Deflected tickets convert to dollars credibly because the counterfactual cost is known: your help desk already has a cost-per-ticket. This is the cleanest line in the whole business case — which is one more reason your first agent should target a high-volume queue.

3. Cycle time on document production

Distinct from task timing: not “how many minutes of effort,” but how many days from request to delivered. Proposal turnaround, contract-draft delivery, report publication. Cycle time is the metric leadership actually feels — a proposal that goes out in two days instead of five changes win rates, not just timesheets — and it’s resistant to the harvest problem, because elapsed time is externally observable. Pull request-to-delivery dates from whatever system tracks the work; even a sampled manual pull of 20 documents per quarter beats no data.

The instrumentation you already have

Copilot analytics in the Microsoft 365 admin center is your usage backbone: active users by app, feature-level adoption, trends. It will not tell you value — it tells you who is in a position to generate value, which is exactly the denominator the survey approach quietly drops. Pull it monthly; treat sustained dormancy as a license-reassignment trigger, not a footnote.

The agent usage estimator in Copilot Studio does the forecasting side: projected Copilot Credit consumption for an agent before you ship it. Run it pre-launch, then compare actuals to estimate monthly. An agent whose credit burn runs far above estimate with no matching ticket deflection is an agent that’s being chatted with rather than used — a real pattern, and an expensive one at tenant-grounded rates.

The honest framework: cost per active user vs measured savings

Assemble it like this:

Cost side. License spend + credit spend (packs plus pay-as-you-go) + program cost (champion time, training, agent build time — yes, count it). Divide by monthly active users, not licensed users. This is the step most business cases dodge, because it’s the step that hurts: at 55% active, your effective cost per user-who-could-be-benefiting is nearly double the sticker price.

Value side. Only measured items: (timed workflow savings × workflow frequency × the people demonstrably doing that workflow with Copilot) + (deflected tickets × cost per ticket) + cycle-time gains, which you may choose to report in days rather than dollars — “proposal turnaround down 40%” needs no hourly-rate fiction to land.

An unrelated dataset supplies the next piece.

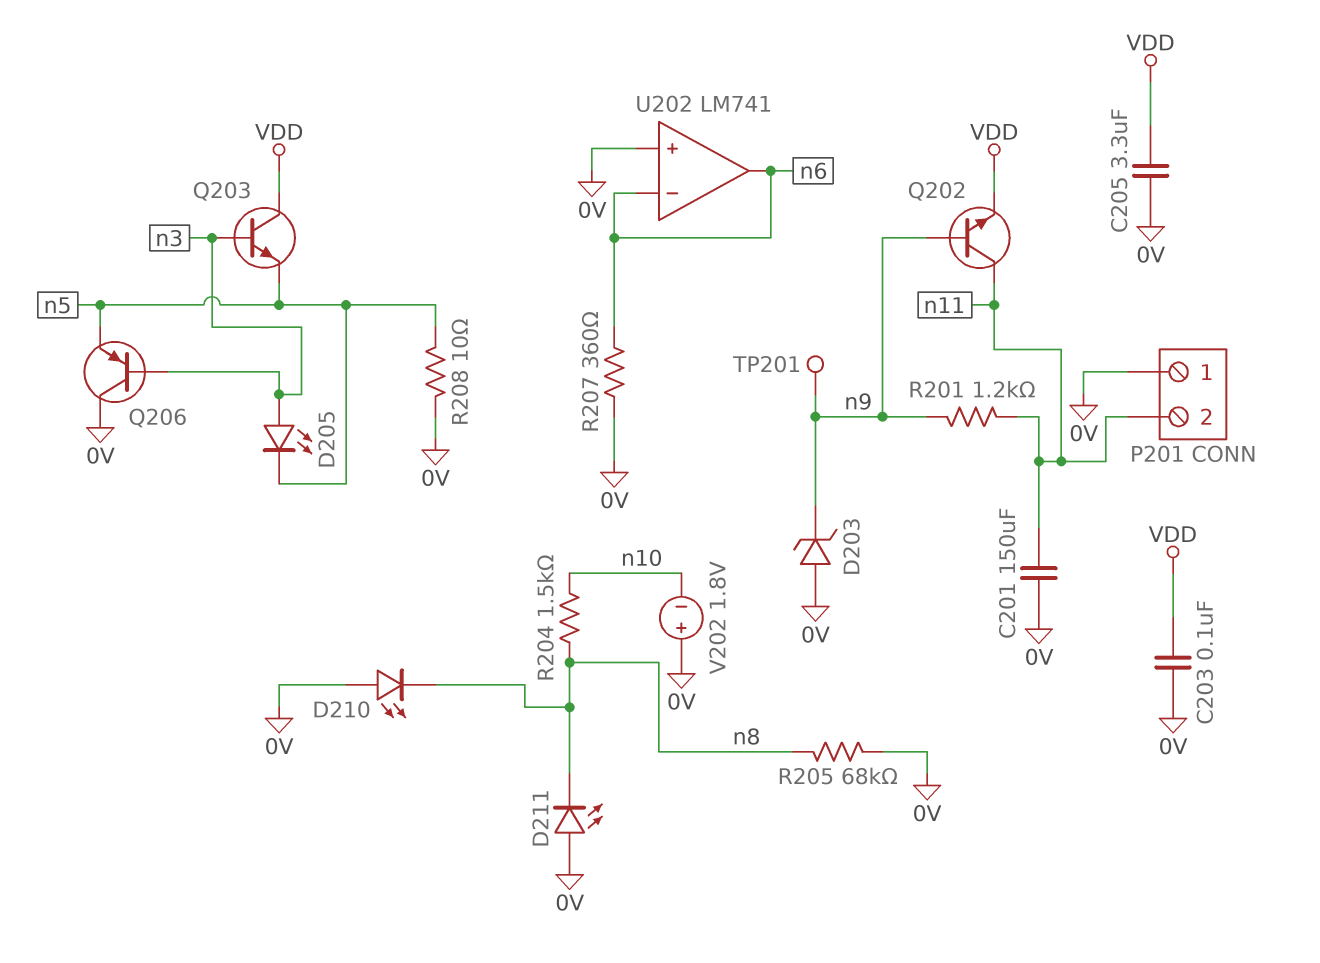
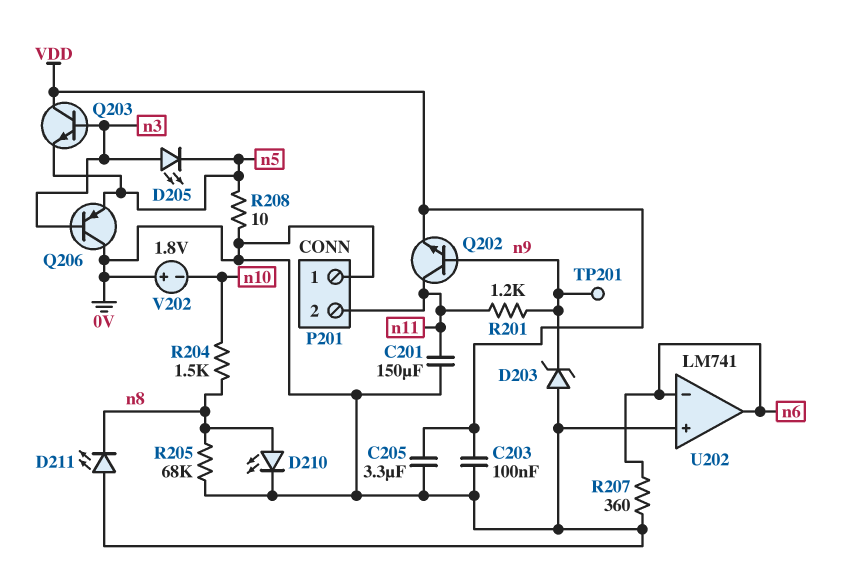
D210: LED (A 0V, K n8) -> LED (A n8, K 0V)

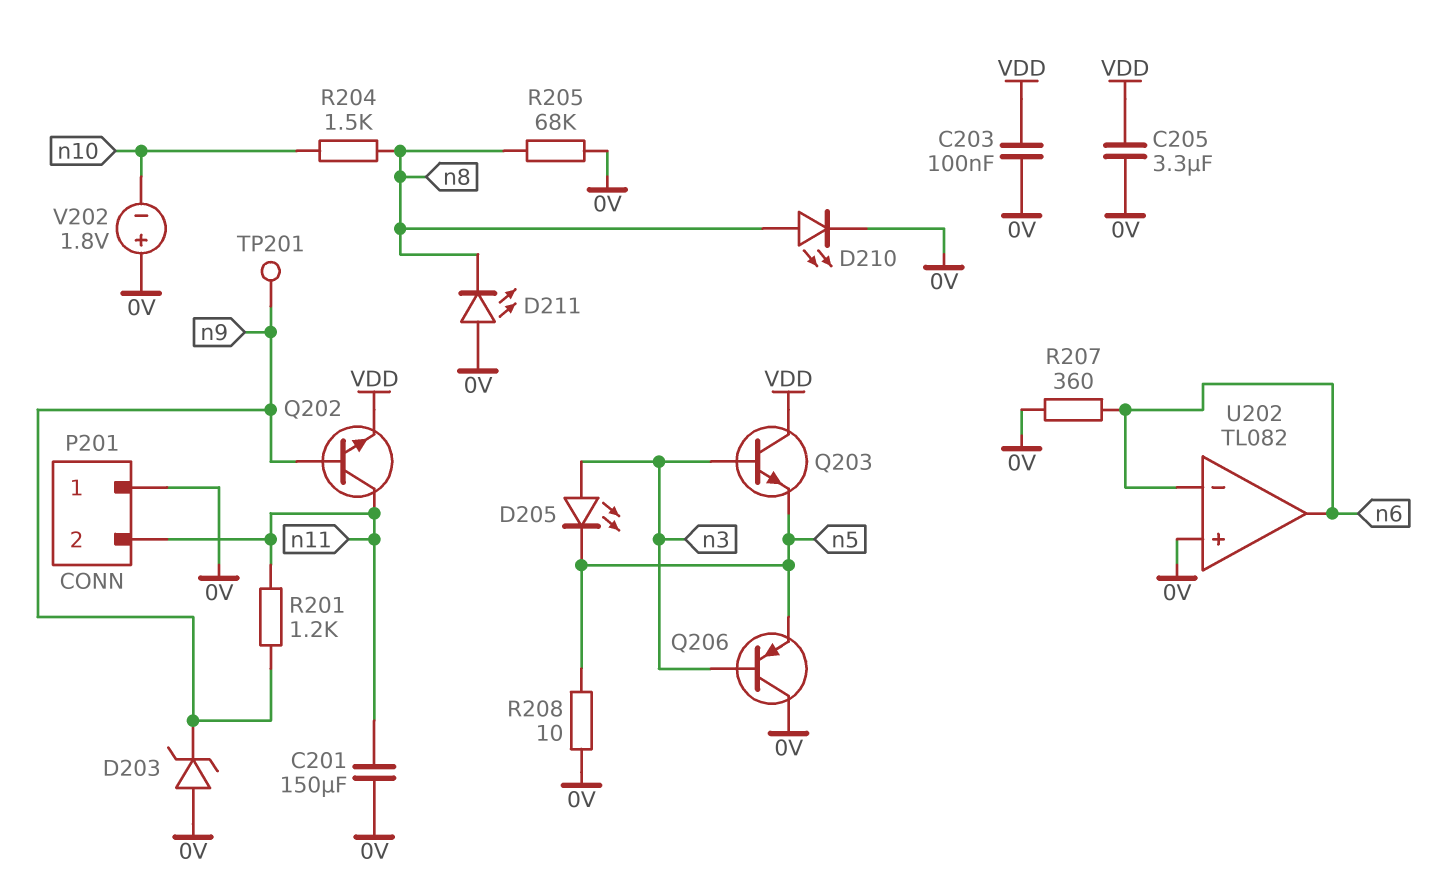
U202: LM741 -> TL082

Then publish the comparison, including when it’s unflattering. A typical honest mid-rollout readout looks like: cost per active user ~$54/month all-in; measured, defensible savings ~$95–140/month per active user across the five workflows; agent deflection adding a separate $3k/month line; 38% of licenses dormant and scheduled for reassignment. That’s a good result — roughly 2x return on the measured floor — and it’s believable precisely because it admits the dormancy number and excludes everything unmeasured.

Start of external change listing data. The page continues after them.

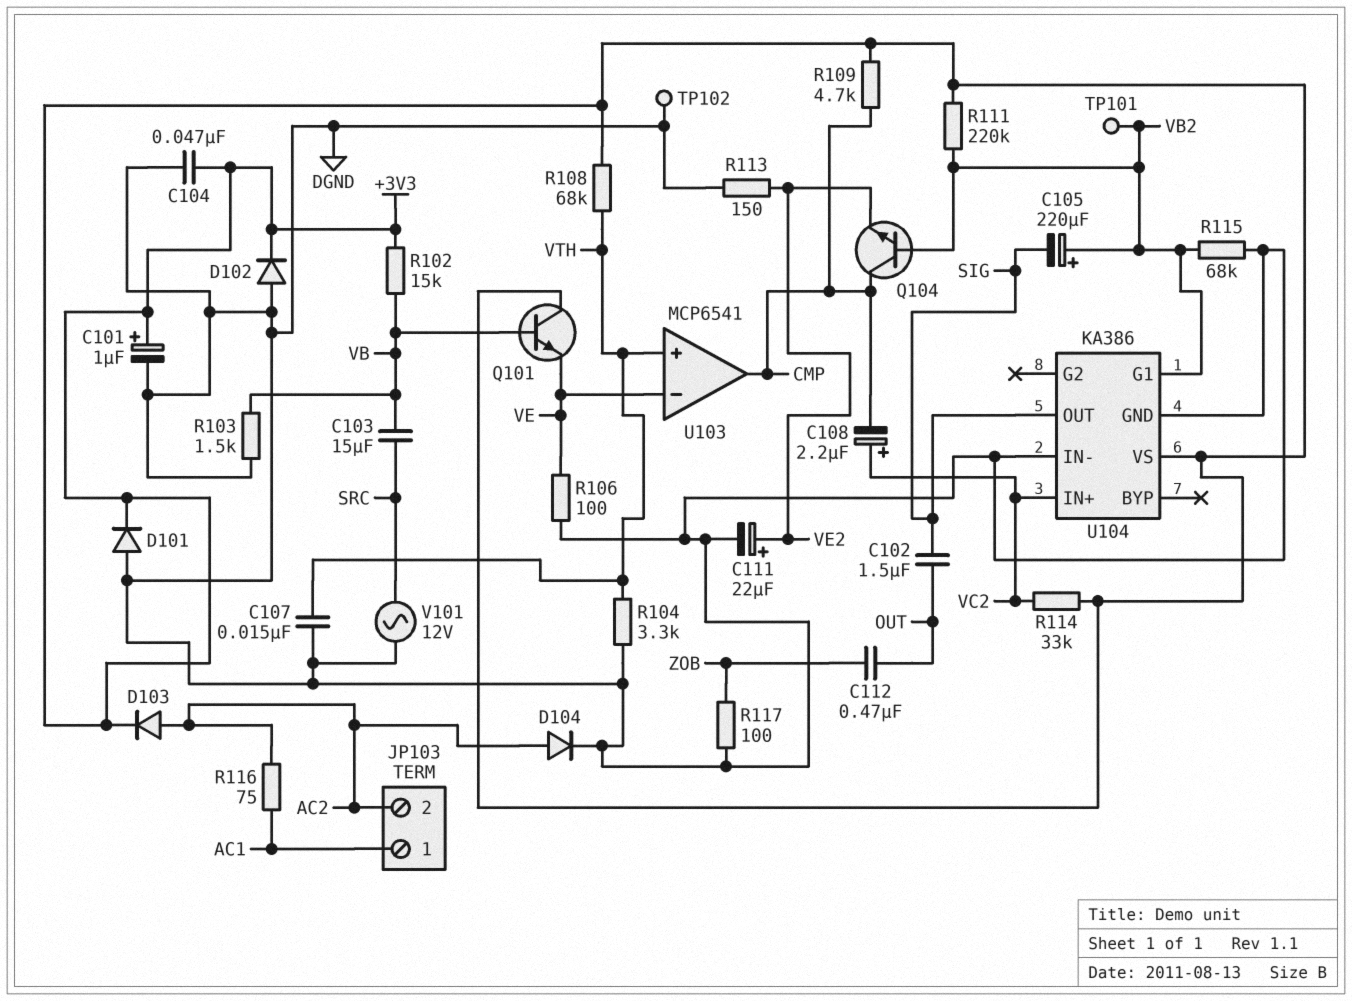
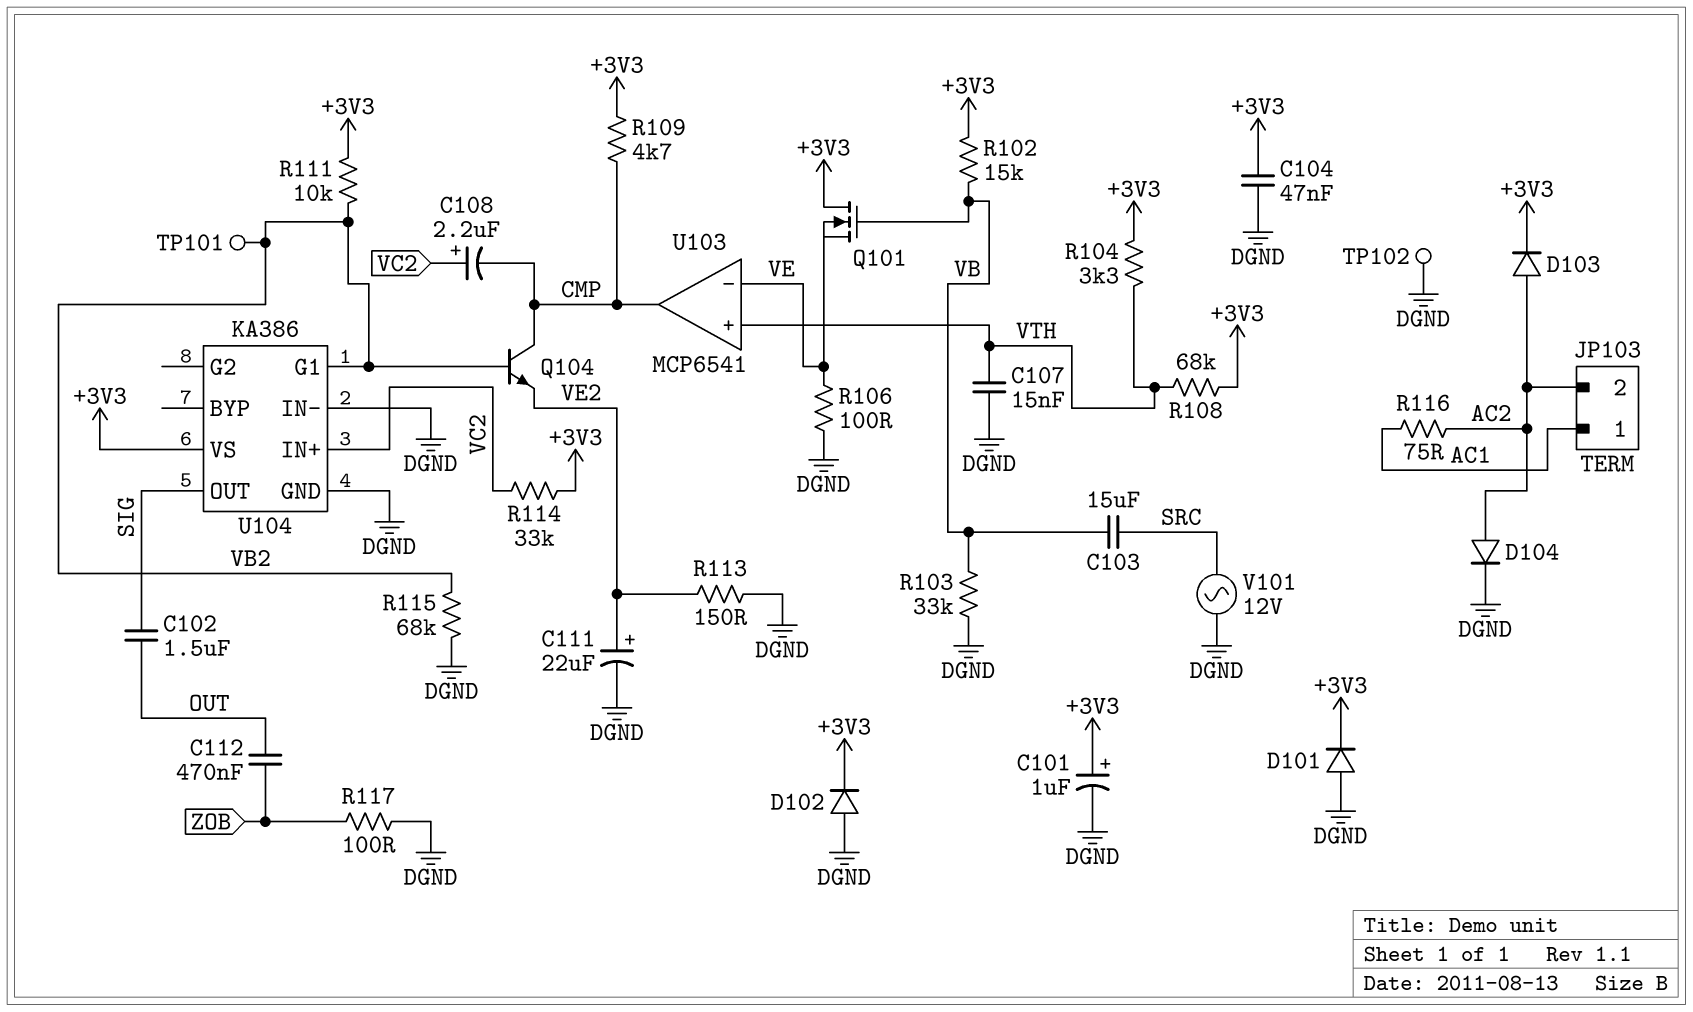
C105: 220uF (plus VB2, minus SIG) -> none
Q101: NPN (B VB, C +3V3, E VE) -> NMOS (G VB, D +3V3, S VE)
R103: 1.5k (DGND, VB) -> 33k (DGND, VB)
R104: 3.3k (DGND, VTH) -> 3.3k (+3V3, VTH)
R111: 220k (+3V3, VB2) -> 10k (+3V3, VB2)

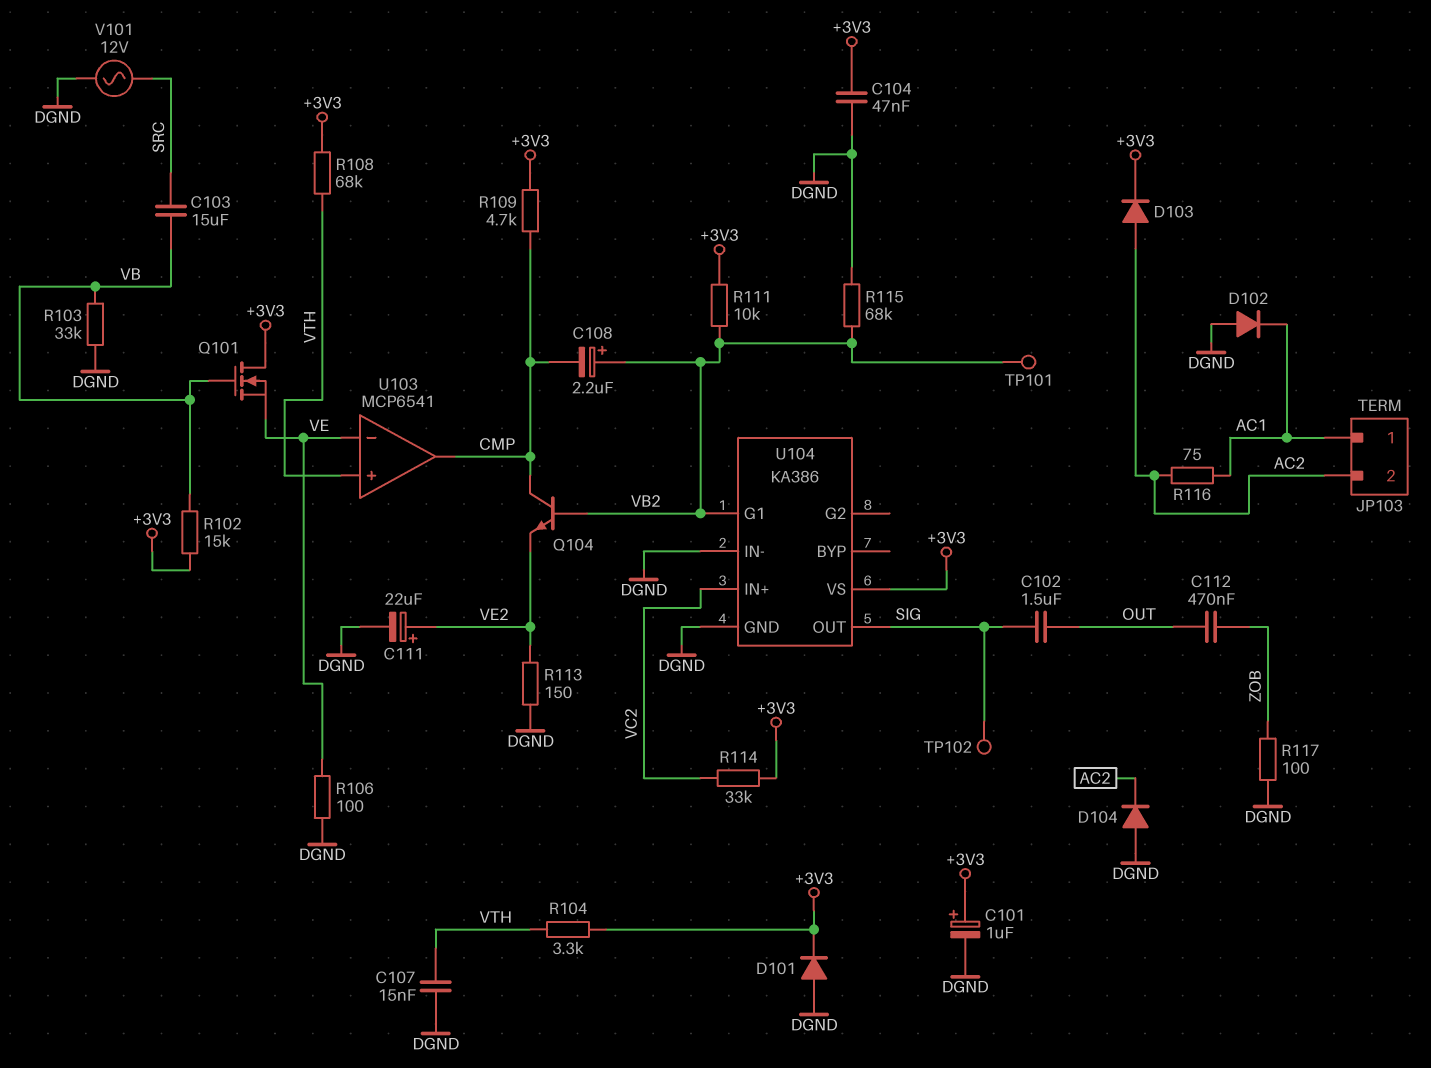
C108: 2.2uF (plus VC2, minus CMP) -> 2.2uF (plus VB2, minus CMP)
D102: diode (A DGND, K +3V3) -> diode (A DGND, K AC1)
D104: diode (A AC2, K DGND) -> diode (A DGND, K AC2)
TP102: test point (DGND) -> test point (SIG)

Metric	Instrument	Trap it avoids
Workflow time, before/after	Stopwatch, 5 workflows, medians, to reviewed-quality	Estimation inflation
Ticket deflection	Ticketing system + agent analytics + automated evals	Attribution hand-waving
Document cycle time	Request-to-delivery dates	The “saved minutes” harvest problem
Cost per active user	Admin center analytics ÷ full cost stack	Survivorship — dormant licenses hiding in the denominator
Credit forecast vs actual	Usage estimator + billing	Agent costs discovered at invoice time

The closing argument

The dishonest version of Copilot ROI is a big number nobody trusts. The honest version is a smaller number that survives every question in the room — and a management system as a side effect: dormant licenses get recycled, weak agents get fixed or killed, and the five measured workflows become the template for choosing the next five. If the honest math doesn’t clear the bar at your active-user rate, that’s not a measurement failure. That’s the measurement working — telling you to fix adoption before you fix the slide.